Unnamed: 0,text,language
2821,Vergelyk eers wat jy het met wat jy nie het ni...,Afikaans+Nederlands
2825,Wat is die belangrikste – geluk of sukses?,Afikaans+Nederlands
2826,"Waar rook is, is vuur.",Afikaans+Nederlands
2832,Die boer se voetspore is die beste misstof op ...,Afikaans+Nederlands
2834,Daar’s ‘n geurtjie aan.,Afikaans+Nederlands


In [5]:
# Convert the dataframe to list: one possible input criteria for textblob
list_Eng_or_AfriandNeder=[]
df_Eng_or_AfriandNeder

for row in df_Eng_or_AfriandNeder.iterrows():
    index, data = row
    list_Eng_or_AfriandNeder.append(data.tolist())

type(list_Eng_or_AfriandNeder)

list

### 1st stage classification

The first model gets trained on the data set that has the rows combined for Afrikaans and Nederlands (This data also includes the English columns).

In [6]:
# Training the textblob classifier 
Cl_Eng_or_AfriandNeder = NaiveBayesClassifier(list_Eng_or_AfriandNeder) # To add a feature (, feature_extractor=new_feature)
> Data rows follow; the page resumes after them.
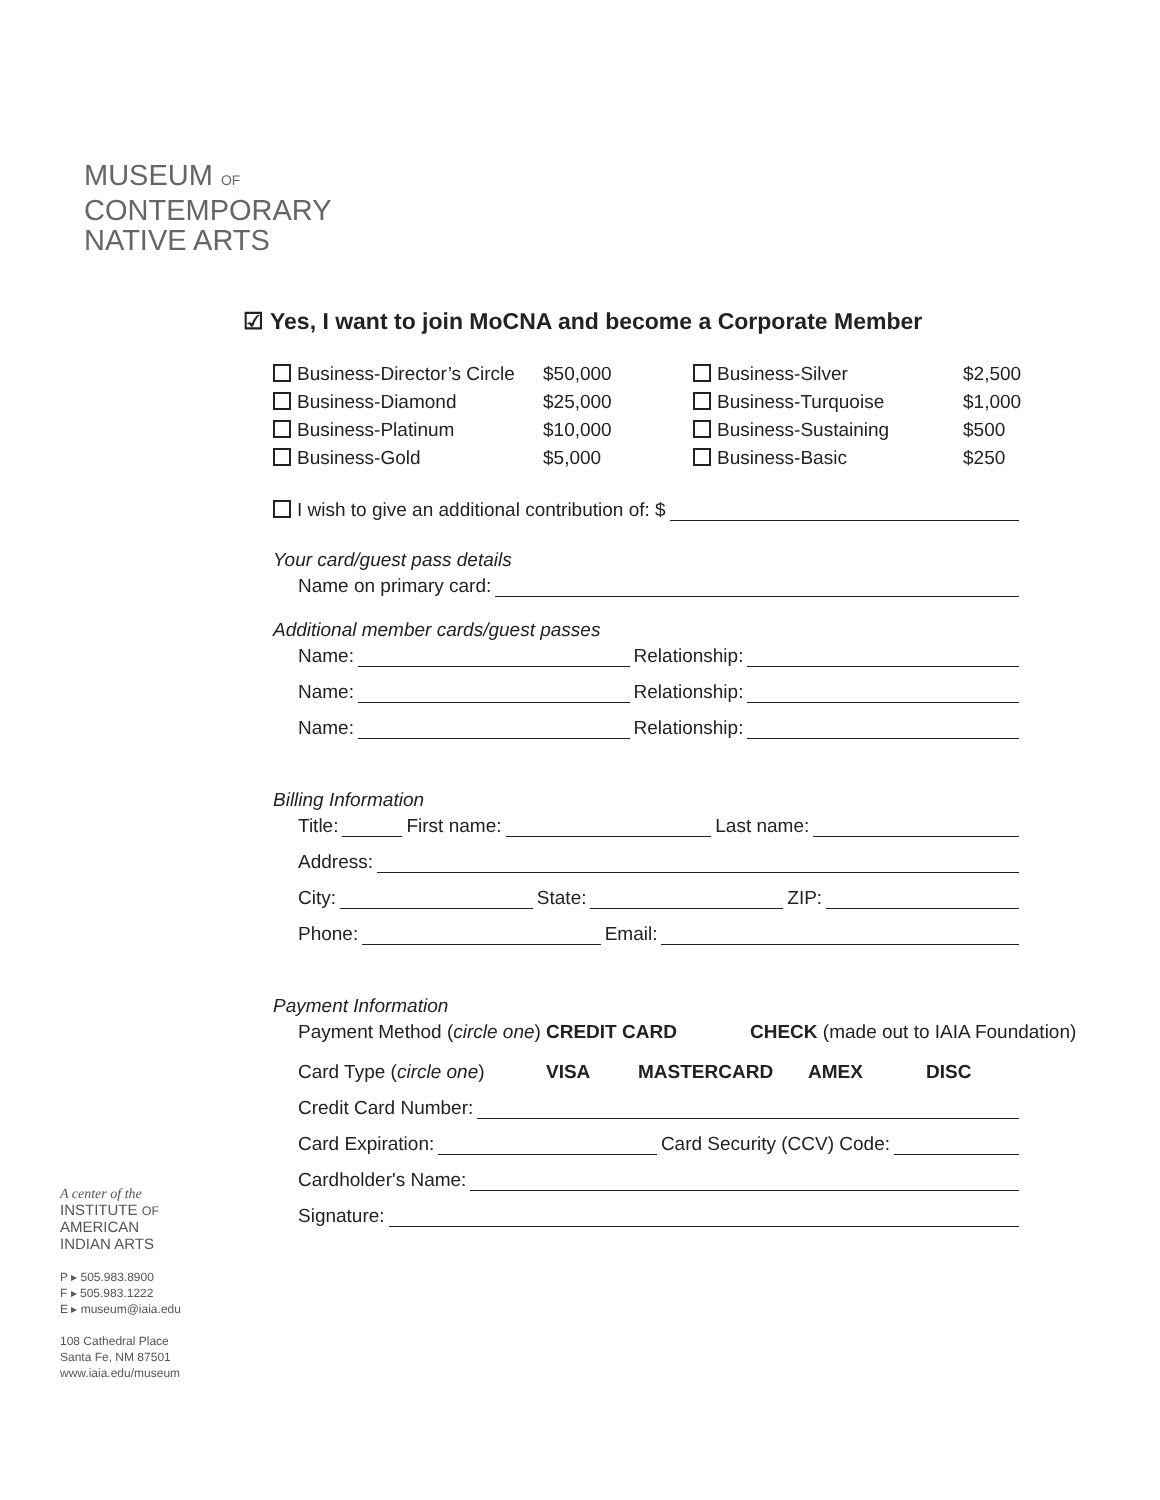MUSEUM OF
CONTEMPORARY
NATIVE ARTS
☑ Yes, I want to join MoCNA and become a Corporate Member
Business-Director’s Circle
$50,000
Business-Silver
$2,500
Business-Diamond
$25,000
Business-Turquoise
$1,000
Business-Platinum
$10,000
Business-Sustaining
$500
Business-Gold
$5,000
Business-Basic
$250
I wish to give an additional contribution of: $
Your card/guest pass details
Name on primary card:
Additional member cards/guest passes
Name: Relationship:
Name: Relationship:
Name: Relationship:
Billing Information
Title: First name: Last name:
Address:
City: State: ZIP:
Phone: Email:
Payment Information
Payment Method (circle one) CREDIT CARD CHECK (made out to IAIA Foundation)
Card Type (circle one) VISA MASTERCARD AMEX DISC
Credit Card Number:
Card Expiration: Card Security (CCV) Code:
Cardholder's Name:
Signature:
A center of the
INSTITUTE OF
AMERICAN
INDIAN ARTS
P ▸ 505.983.8900
F ▸ 505.983.1222
E ▸ museum@iaia.edu
108 Cathedral Place
Santa Fe, NM 87501
www.iaia.edu/museum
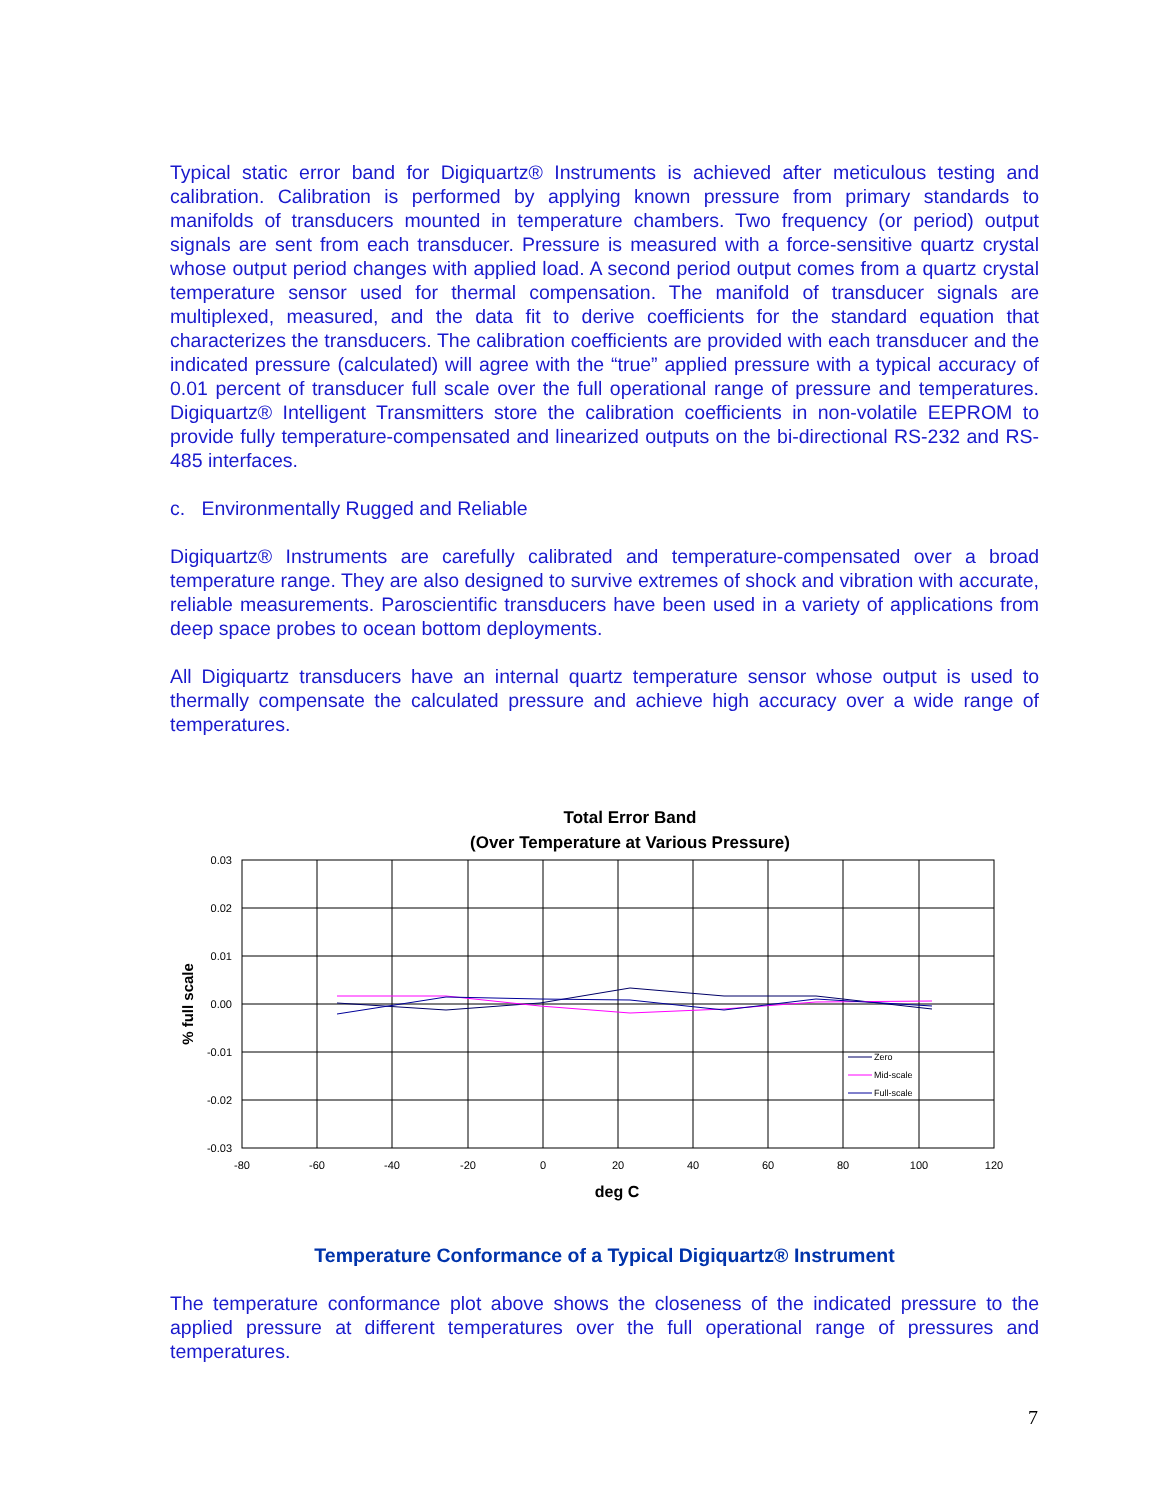Typical static error band for Digiquartz® Instruments is achieved after meticulous testing and calibration. Calibration is performed by applying known pressure from primary standards to manifolds of transducers mounted in temperature chambers. Two frequency (or period) output signals are sent from each transducer. Pressure is measured with a force-sensitive quartz crystal whose output period changes with applied load. A second period output comes from a quartz crystal temperature sensor used for thermal compensation. The manifold of transducer signals are multiplexed, measured, and the data fit to derive coefficients for the standard equation that characterizes the transducers. The calibration coefficients are provided with each transducer and the indicated pressure (calculated) will agree with the “true” applied pressure with a typical accuracy of 0.01 percent of transducer full scale over the full operational range of pressure and temperatures. Digiquartz® Intelligent Transmitters store the calibration coefficients in non-volatile EEPROM to provide fully temperature-compensated and linearized outputs on the bi-directional RS-232 and RS-485 interfaces.
c. Environmentally Rugged and Reliable
Digiquartz® Instruments are carefully calibrated and temperature-compensated over a broad temperature range. They are also designed to survive extremes of shock and vibration with accurate, reliable measurements. Paroscientific transducers have been used in a variety of applications from deep space probes to ocean bottom deployments.
All Digiquartz transducers have an internal quartz temperature sensor whose output is used to thermally compensate the calculated pressure and achieve high accuracy over a wide range of temperatures.
Total Error Band
(Over Temperature at Various Pressure)
0.03
0.02
0.01
0.00
-0.01
-0.02
-0.03
-80
-60
-40
-20
0
20
40
60
80
100
120
deg C
% full scale
Zero
Mid-scale
Full-scale
Temperature Conformance of a Typical Digiquartz® Instrument
The temperature conformance plot above shows the closeness of the indicated pressure to the applied pressure at different temperatures over the full operational range of pressures and temperatures.
7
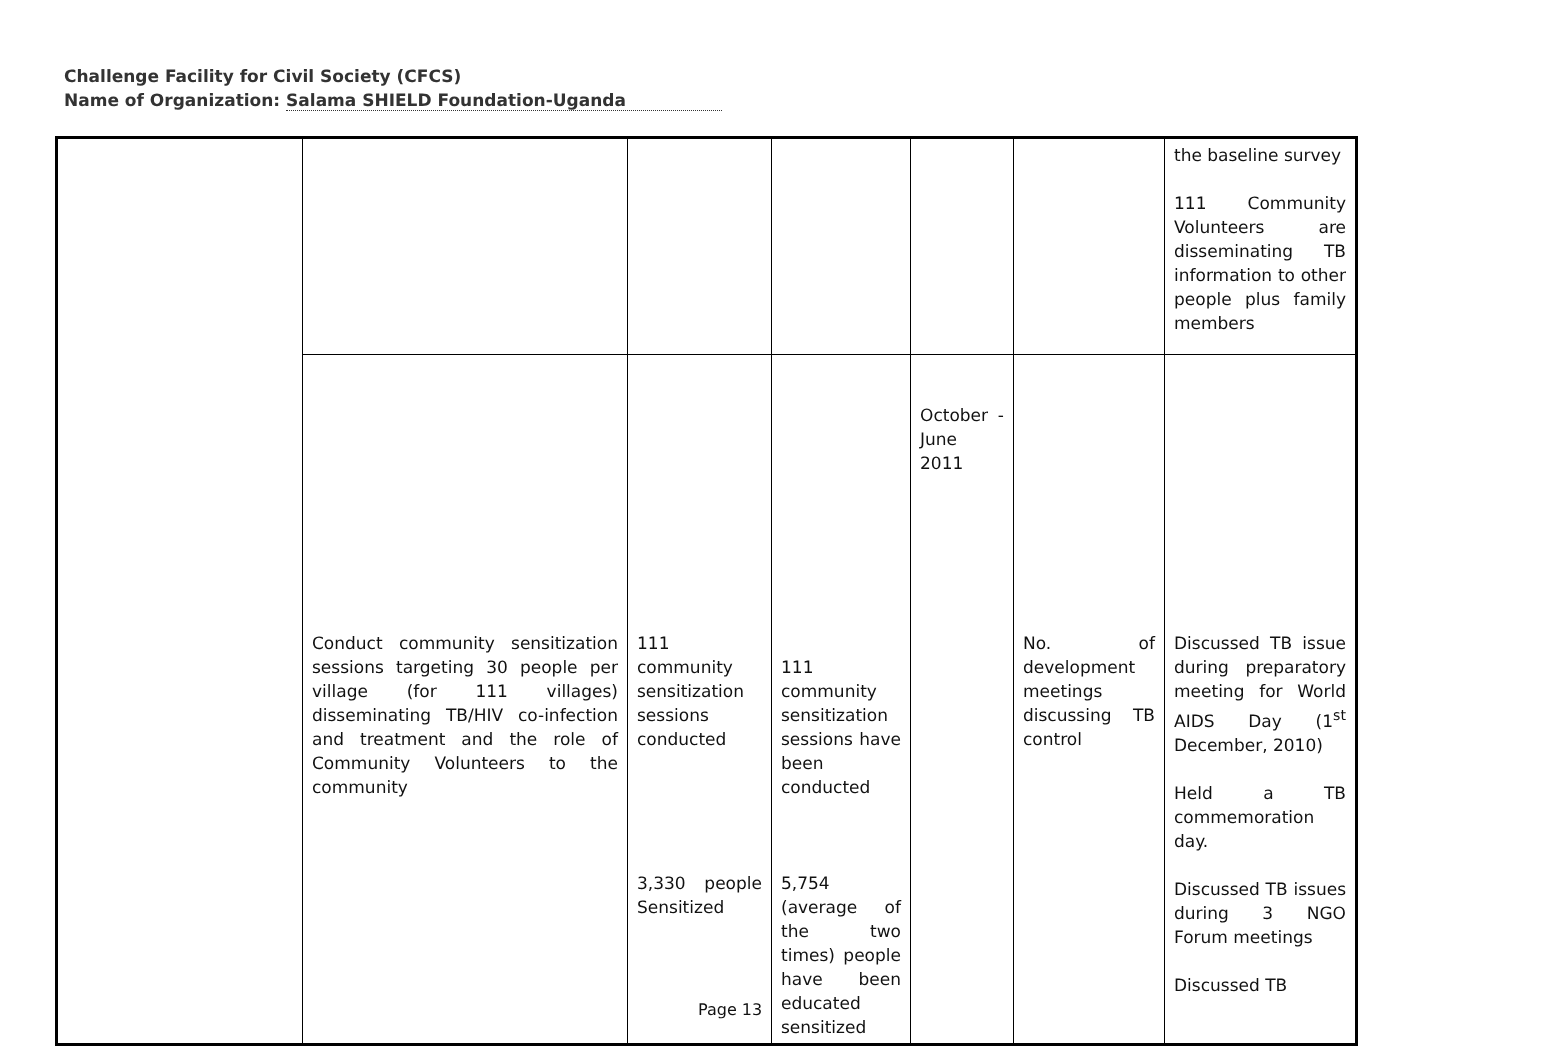Challenge Facility for Civil Society (CFCS)
Name of Organization: Salama SHIELD Foundation-Uganda
| | | | | | | the baseline survey 111 Community Volunteers are disseminating TB information to other people plus family members |
| | Conduct community sensitization sessions targeting 30 people per village (for 111 villages) disseminating TB/HIV co-infection and treatment and the role of Community Volunteers to the community | 111 community sensitization sessions conducted 3,330 people Sensitized | 111 community sensitization sessions have been conducted 5,754 (average of the two times) people have been educated sensitized | October - June 2011 | No. of development meetings discussing TB control | Discussed TB issue during preparatory meeting for World AIDS Day (1<sup>st</sup> December, 2010) Held a TB commemoration day. Discussed TB issues during 3 NGO Forum meetings Discussed TB |
Page 13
# Cl_Eng_or_AfriandNeder.classify("Put words to be translated here") # <- How to call the classification

### 2nd stage data preparation

In [7]:
# Take the Afrikaans and Nederlands part of the dataframe and puts it into a list

list_NederorAfri=[]
dfNederAfri = df[(df['language'] == "Afrikaans") | (df['language'] == "Nederlands")]

for row in dfNederAfri.iterrows():
    index, data = row
    list_NederorAfri.append(data.tolist())
type(list_NederorAfri)

list

### 2nd stage classification

The second model then trained on only Afrikaans and Nederlands rows (NB this model was not trained on any English rows)

In [8]:
# Trains the Classifier to determine between Afrikaans and Nederlands
Cl_Neder_or_Afri = NaiveBayesClassifier(list_NederorAfri) 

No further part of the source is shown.